→ **Work instructions**
(1) Write out the part of the passage below on Moshe's list of journeys that opens with the words containing "But how does" and closes with "to square one.".
(2) Answer these questions using the passage below on Moshe's list of journeys.
(a) Which three victories does the passage say Klal Yisrael have completed?
(b) How many journeys in total does Rashi count?
(c) Where did the Bnei Yisrael arrive at the end of Parashat Chukas?

→ **Text passage**

***

With their victories over Emor, Bashan and Midyan complete, Klal Yisrael now prepare for their entry into Eretz Yisrael. Moshe instructs them to rid the land of its current inhabitants, and he warns them that if they do not succeed in their conquest, those inhabitants will prove to be an ultimately destructive thorn in their sides. But before Moshe delivers his instructions and warning, he prefaces with a lengthy enumeration of the many sites his people inhabited over the past forty years.

How does this list of sites appropriately preface the nation’s obligation to conquer Eretz Yisrael? The Bnei Yisrael arrived in Arvos Moav eleven perakim ago, at the end of Parashat Chukas, and they haven’t moved since. Why then does Moshe wait to recount their past journeys until they are prepared to leave the plains? Alternatively one could ask, as Rashi asks, why Moshe recounts these journeys altogether.

“These are the journeys.” Why are these journeys written? To inform [us] of G-d’s kindness, for although He decreed to drag them through the wilderness, do not claim that they were dragged from journey to journey all forty years without rest.

Rashi, BaMidbar 33:1

Rashi proceeds to prove his claim. “There are forty-two journeys altogether,” he tallies. He then proves that fourteen of these journeys preceded Hashem’s decree, and eight more came after the end of His decree, after the death of Aharon. Therefore, Hashem made the Jews travel only twenty times in the span of forty years, an unconditional kindness even in the face of a most terrible decree.

But how does this tally prove G-d’s kindness? Maybe the Jews stopped at each destination for only a day, and so they spent nearly the full forty years on their feet wandering. Without knowing how long they spent at each destination, there is no possible way to determine just how long Hashem made them wander. And while an estimation of the time required to travel from Mitzrayim to Eretz Yisrael might accurately project the respective numbers of days spent wandering and camping, such a calculation would itself reveal the kindness of Hashem, rendering Moshe’s list of destinations entirely useless, bringing the difficulty with Rashi’s comments back to square one.

***

→ **Data extract**

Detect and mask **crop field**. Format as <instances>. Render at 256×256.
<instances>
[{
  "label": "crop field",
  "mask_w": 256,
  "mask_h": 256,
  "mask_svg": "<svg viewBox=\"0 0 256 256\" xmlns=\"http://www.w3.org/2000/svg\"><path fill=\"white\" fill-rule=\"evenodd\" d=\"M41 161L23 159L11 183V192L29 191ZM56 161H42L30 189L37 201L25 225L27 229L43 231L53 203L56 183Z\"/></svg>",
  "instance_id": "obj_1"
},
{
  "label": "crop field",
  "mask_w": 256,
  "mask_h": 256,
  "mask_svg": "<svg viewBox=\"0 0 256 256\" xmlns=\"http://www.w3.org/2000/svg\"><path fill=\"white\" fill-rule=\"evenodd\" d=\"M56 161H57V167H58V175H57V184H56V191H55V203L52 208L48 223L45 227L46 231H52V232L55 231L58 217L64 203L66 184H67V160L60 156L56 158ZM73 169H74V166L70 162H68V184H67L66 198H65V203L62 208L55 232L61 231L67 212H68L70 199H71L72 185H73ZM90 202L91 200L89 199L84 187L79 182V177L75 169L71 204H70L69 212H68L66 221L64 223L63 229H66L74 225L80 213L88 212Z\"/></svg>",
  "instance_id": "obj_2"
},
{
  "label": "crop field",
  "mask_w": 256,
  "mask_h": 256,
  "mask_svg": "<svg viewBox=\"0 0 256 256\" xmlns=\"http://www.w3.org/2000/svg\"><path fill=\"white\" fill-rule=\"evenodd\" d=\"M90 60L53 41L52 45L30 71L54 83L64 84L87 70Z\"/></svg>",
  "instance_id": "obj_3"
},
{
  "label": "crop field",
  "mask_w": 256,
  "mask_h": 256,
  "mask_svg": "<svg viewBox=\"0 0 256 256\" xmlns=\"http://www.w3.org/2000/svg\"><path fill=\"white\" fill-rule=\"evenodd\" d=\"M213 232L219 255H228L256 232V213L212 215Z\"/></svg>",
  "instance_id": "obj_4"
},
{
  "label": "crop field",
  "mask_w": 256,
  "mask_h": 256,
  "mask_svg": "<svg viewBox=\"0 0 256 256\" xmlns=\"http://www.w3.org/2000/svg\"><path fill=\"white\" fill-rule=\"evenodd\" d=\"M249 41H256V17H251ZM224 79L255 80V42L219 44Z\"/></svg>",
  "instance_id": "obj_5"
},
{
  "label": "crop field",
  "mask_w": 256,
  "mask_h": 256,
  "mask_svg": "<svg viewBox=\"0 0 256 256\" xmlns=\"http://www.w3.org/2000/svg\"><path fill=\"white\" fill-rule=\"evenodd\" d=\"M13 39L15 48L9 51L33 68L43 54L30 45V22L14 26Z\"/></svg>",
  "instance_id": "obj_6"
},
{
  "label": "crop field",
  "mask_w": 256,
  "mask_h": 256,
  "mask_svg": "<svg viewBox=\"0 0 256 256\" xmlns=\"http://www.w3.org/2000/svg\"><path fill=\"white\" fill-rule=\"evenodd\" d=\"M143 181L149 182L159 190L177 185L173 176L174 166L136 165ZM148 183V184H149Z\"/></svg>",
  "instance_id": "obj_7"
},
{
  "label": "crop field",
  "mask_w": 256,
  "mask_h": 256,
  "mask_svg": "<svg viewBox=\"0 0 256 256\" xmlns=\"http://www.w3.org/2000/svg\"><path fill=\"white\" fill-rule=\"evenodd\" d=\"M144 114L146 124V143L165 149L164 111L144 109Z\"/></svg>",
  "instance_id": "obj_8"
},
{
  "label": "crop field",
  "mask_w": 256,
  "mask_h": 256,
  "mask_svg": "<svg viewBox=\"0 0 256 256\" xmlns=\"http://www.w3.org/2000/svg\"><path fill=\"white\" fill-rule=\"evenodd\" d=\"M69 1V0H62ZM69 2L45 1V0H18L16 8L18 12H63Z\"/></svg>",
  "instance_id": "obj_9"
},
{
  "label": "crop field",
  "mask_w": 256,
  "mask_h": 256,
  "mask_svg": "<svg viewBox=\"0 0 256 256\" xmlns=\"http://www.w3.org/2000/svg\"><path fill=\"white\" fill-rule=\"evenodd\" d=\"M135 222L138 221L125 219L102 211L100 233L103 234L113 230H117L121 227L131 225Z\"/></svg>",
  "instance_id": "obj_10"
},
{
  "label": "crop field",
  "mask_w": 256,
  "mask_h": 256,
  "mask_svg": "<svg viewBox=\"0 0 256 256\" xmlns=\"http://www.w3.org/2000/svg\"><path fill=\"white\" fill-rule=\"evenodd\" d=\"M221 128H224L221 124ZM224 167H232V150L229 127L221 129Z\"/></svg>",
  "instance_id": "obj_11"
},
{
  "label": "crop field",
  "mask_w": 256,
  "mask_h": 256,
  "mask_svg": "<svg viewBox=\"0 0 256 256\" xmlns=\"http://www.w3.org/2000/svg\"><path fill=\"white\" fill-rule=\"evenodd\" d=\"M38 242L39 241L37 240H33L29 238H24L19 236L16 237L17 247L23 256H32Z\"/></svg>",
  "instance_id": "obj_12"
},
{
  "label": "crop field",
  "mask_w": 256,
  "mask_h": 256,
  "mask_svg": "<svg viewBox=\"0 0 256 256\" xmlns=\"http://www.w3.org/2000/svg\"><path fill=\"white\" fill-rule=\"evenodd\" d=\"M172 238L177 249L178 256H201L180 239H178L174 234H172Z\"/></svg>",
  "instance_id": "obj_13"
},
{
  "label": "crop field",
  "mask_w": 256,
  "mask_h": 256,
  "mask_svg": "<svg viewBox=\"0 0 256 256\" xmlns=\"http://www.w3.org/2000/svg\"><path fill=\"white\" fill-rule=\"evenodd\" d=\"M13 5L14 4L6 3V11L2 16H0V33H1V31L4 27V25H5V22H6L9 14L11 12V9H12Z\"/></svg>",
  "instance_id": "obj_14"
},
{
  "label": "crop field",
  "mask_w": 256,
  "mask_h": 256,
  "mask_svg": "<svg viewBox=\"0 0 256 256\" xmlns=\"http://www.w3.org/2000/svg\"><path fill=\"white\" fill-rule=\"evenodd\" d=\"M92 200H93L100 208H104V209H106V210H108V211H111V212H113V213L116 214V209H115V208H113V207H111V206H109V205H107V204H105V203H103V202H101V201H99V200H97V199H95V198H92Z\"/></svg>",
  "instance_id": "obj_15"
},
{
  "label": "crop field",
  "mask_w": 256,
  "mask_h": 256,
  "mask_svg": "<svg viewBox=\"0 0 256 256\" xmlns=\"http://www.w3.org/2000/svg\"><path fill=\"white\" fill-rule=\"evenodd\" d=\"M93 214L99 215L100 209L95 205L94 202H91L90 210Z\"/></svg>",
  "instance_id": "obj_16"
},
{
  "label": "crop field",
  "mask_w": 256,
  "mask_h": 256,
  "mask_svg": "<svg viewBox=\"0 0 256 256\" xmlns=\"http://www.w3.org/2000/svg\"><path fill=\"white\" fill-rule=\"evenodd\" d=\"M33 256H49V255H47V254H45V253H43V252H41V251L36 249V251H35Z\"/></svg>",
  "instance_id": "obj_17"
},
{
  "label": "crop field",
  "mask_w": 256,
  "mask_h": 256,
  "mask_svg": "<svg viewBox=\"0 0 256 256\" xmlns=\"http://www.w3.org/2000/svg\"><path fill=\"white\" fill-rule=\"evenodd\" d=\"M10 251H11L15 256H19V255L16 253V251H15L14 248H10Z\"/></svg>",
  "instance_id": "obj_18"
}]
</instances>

***

→ **Answers**
(1)
But how does this tally prove G-d’s kindness? Maybe the Jews stopped at each destination for only a day, and so they spent nearly the full forty years on their feet wandering. Without knowing how long they spent at each destination, there is no possible way to determine just how long Hashem made them wander. And while an estimation of the time required to travel from Mitzrayim to Eretz Yisrael might accurately project the respective numbers of days spent wandering and camping, such a calculation would itself reveal the kindness of Hashem, rendering Moshe’s list of destinations entirely useless, bringing the difficulty with Rashi’s comments back to square one.

(2)
(a) Their victories over Emor, Bashan and Midyan.
(b) Forty-two.
(c) Arvos Moav.